Dalam aktifitas inilah ternyata Kai Udin “berolahraga”. Untuk memanen ikan dari alat jebakan tradisional yang di Banjarmasin sering disebut tampiray ini, Sidin biasanya harus mendayung jukung atau perahu kecil khas Banjar, pergi-pulang bisa mencapai 5-8 km.
Belum lagi harus berenang dan menyelam di beberapa spot tempat tampiray dipasang yang lokasinya tidak hanya di tepian sungai saja, tapi juga sampai masuk ke dalam area rawa-rawa Lebak pasang surut yang terkadang jukung tidak bisa menjangkaunya.
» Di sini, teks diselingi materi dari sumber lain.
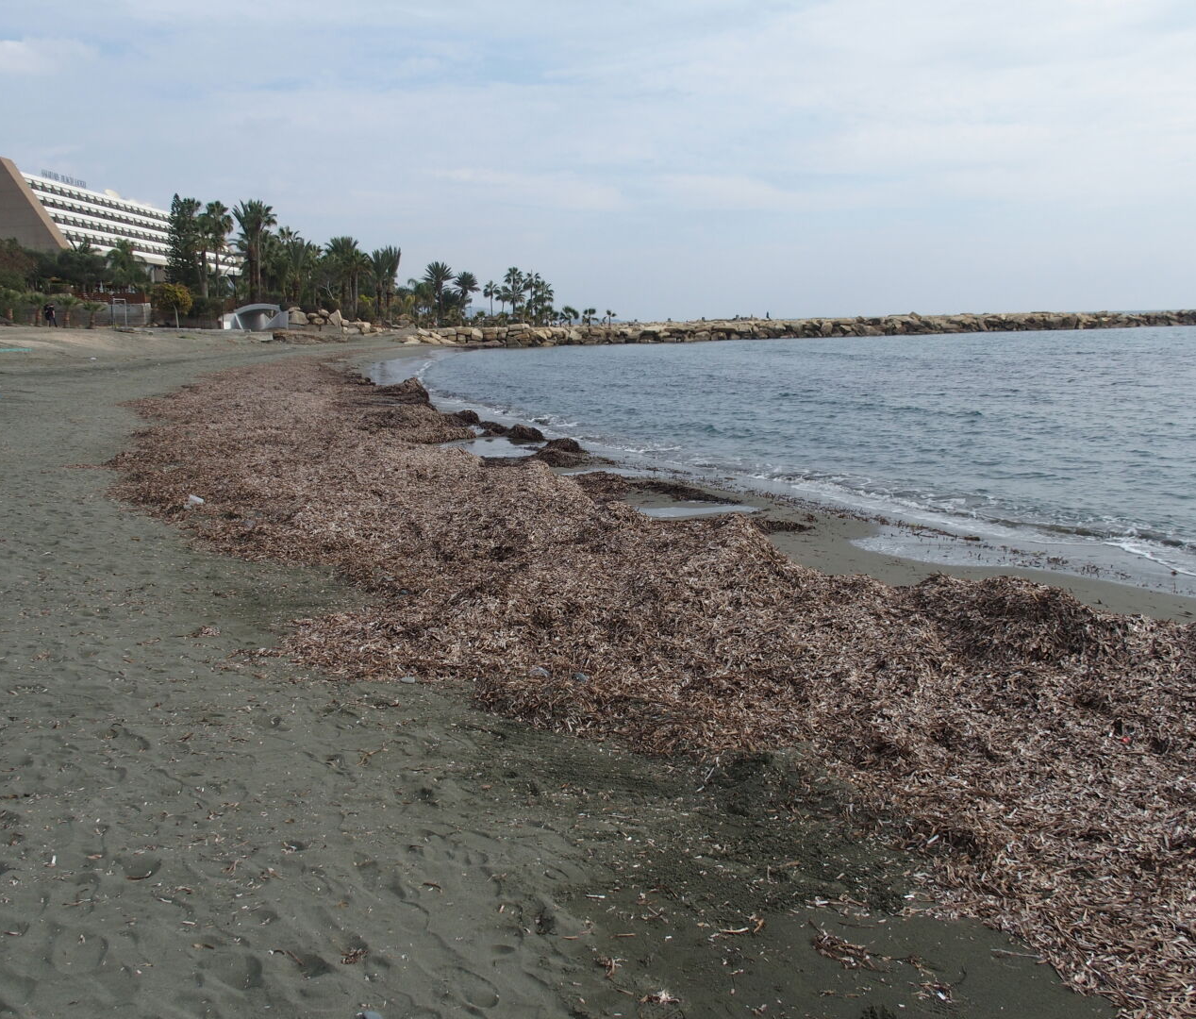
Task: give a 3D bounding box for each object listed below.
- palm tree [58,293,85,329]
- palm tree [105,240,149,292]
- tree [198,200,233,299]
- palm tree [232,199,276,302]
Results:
[{"bbox_3d":[-38.362,-14.429,80.000,2.009,2.548,2.009,-1,10,0],"label":"palm tree"},{"bbox_3d":[-46.260,-23.730,108.000,4.200,5.925,4.200,-5,10,-22],"label":"palm tree"},{"bbox_3d":[-37.394,-25.347,108.000,3.338,9.871,3.338,-1,10,0],"label":"tree"},{"bbox_3d":[-33.170,-24.775,106.000,4.300,10.489,4.300,-4,10,-16],"label":"palm tree"}]

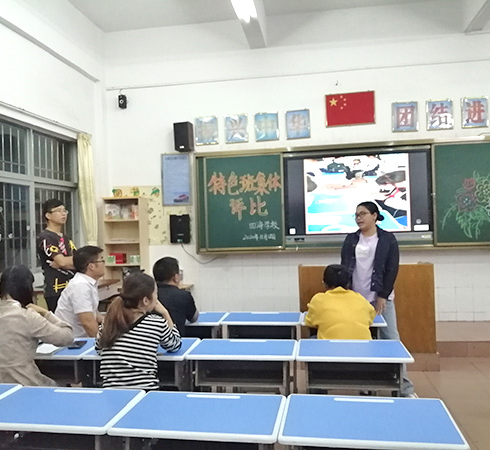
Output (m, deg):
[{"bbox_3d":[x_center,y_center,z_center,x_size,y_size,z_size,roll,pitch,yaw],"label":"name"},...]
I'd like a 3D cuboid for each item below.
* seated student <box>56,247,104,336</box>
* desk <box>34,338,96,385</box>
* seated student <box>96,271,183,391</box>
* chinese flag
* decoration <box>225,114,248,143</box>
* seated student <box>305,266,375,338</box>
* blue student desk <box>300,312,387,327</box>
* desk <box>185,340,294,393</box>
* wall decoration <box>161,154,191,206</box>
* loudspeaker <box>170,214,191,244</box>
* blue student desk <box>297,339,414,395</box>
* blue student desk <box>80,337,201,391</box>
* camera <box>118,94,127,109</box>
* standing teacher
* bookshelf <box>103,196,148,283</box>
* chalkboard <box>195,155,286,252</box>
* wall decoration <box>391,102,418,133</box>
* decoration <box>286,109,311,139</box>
[{"bbox_3d":[-1.159,0.794,3.488,0.660,1.276,0.460,-2,0,-40],"label":"seated student"},{"bbox_3d":[-1.198,1.109,2.797,0.600,0.710,0.385,-2,0,9],"label":"desk"},{"bbox_3d":[-0.585,0.831,2.528,0.450,1.159,0.630,-2,0,27],"label":"seated student"},{"bbox_3d":[1.316,-1.436,5.606,0.599,0.409,0.030,-2,0,8],"label":"chinese flag"},{"bbox_3d":[-0.106,-1.241,5.809,0.291,0.359,0.030,-2,0,8],"label":"decoration"},{"bbox_3d":[0.643,0.830,3.017,0.480,1.140,0.600,-2,0,9],"label":"seated student"},{"bbox_3d":[0.743,1.050,3.378,0.600,0.710,0.385,-2,0,9],"label":"blue student desk"},{"bbox_3d":[0.008,1.071,2.771,0.640,0.644,0.420,-2,0,8],"label":"desk"},{"bbox_3d":[-0.913,-0.598,6.009,0.385,0.689,0.020,-2,0,9],"label":"wall decoration"},{"bbox_3d":[-0.844,0.053,5.961,0.255,0.373,0.090,-2,0,9],"label":"loudspeaker"},{"bbox_3d":[0.609,1.049,2.529,0.600,0.710,0.385,-2,0,9],"label":"blue student desk"},{"bbox_3d":[-0.596,1.089,2.706,0.600,0.710,0.385,-2,0,9],"label":"blue student desk"},{"bbox_3d":[-1.625,-1.638,5.999,0.090,0.170,0.080,-2,0,9],"label":"camera"},{"bbox_3d":[1.076,0.586,3.634,0.520,1.556,0.350,-2,0,35],"label":"standing teacher"},{"bbox_3d":[-1.543,0.551,5.900,0.490,1.800,0.280,-2,0,9],"label":"bookshelf"},{"bbox_3d":[-0.050,-0.283,5.752,1.080,1.225,0.060,-2,0,9],"label":"chalkboard"},{"bbox_3d":[1.953,-1.312,5.487,0.300,0.357,0.030,-2,0,9],"label":"wall decoration"},{"bbox_3d":[0.683,-1.279,5.756,0.295,0.363,0.020,-2,0,9],"label":"decoration"}]

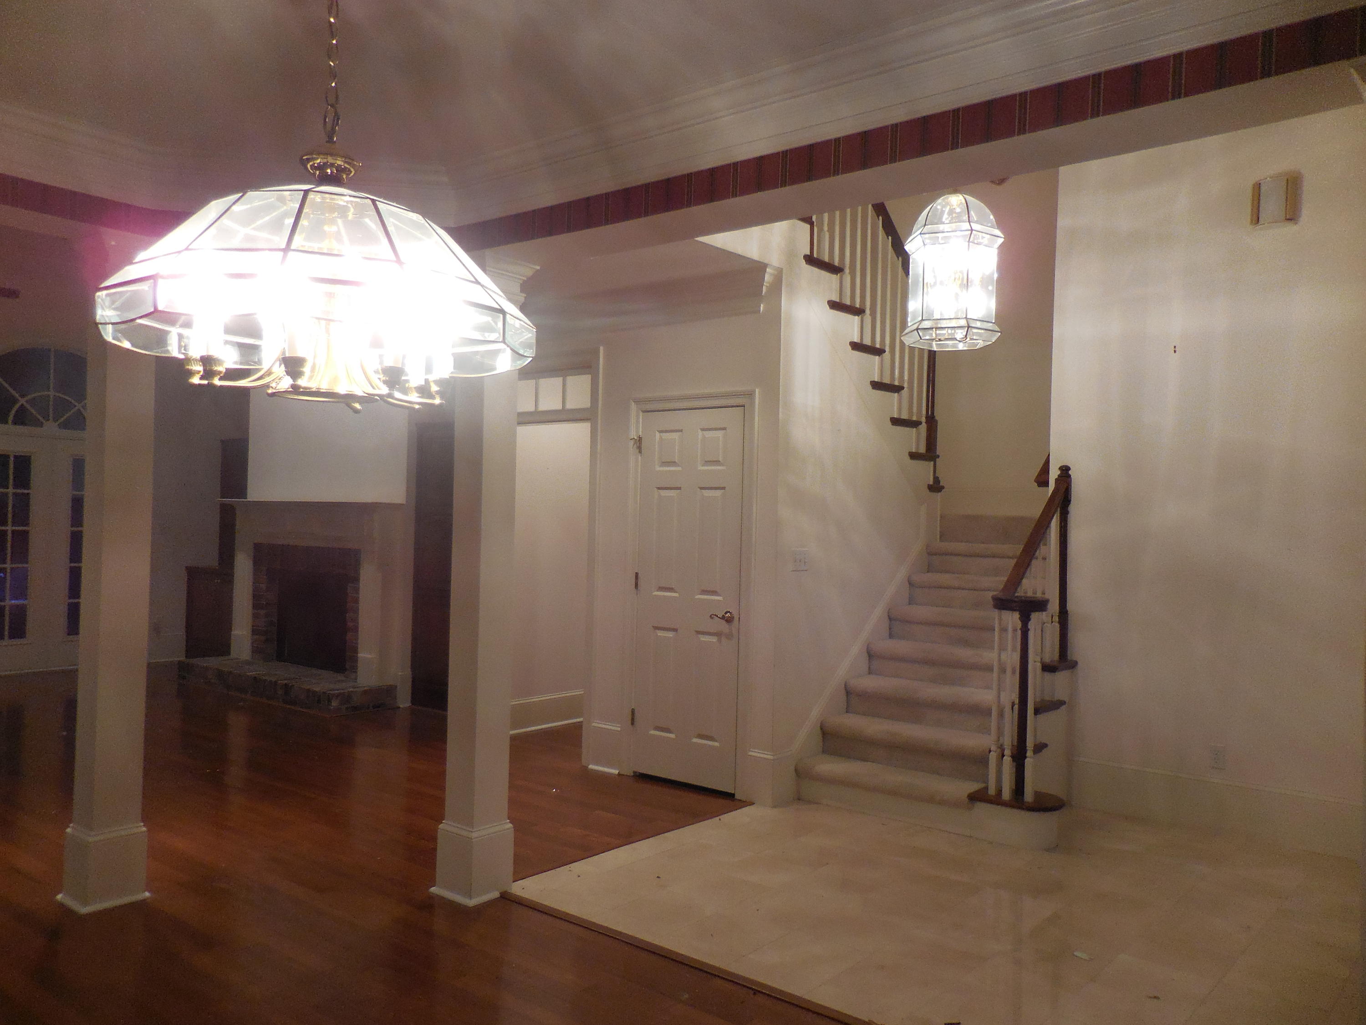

Pantas ya, diusia senjanya Kai Udin masih sehat dan gesit mendayung jukung, hingga enggan untuk segera “gantung dayung” alias pensiun mendayung pagi-sore untuk memanen ikan.
Setelah sampai kembali ke rumah, sekitar jam 10 atau paling lambat jam 11 WITA, Kai berusaha untuk tidak meninggalkan shalat Dhuha, minimal dua raka’at. Menurut Kai Udin, shalat Dhuha merupakan salah satu dari tiga wasiat Rasulullah kepada umat Islam agar terus berusaha dilaksanakan.
Setelah selesai shalat Dhuha, menurut Kai Udin, Sidin selalu berusaha menyempatkan untuk tidur Qoilulah, yaitu tidur sebentar sesaat menjelang waktu Dzuhur yang manfaatnya laksana makan sahur bagi orang yang berniat berpuasa.
Masha Allah, kronik pagi Kai Udin ini telah diterapkan beliau sejak masih belia puluhan tahun silam, sampai sekarang, sampai detik ini dan hasilnya, luar biasa mewah dan penuh berkah.
Semoga Bermanfaat!
Salam matan Kota 1000 Sungai, Banjarmasin nan Bungas!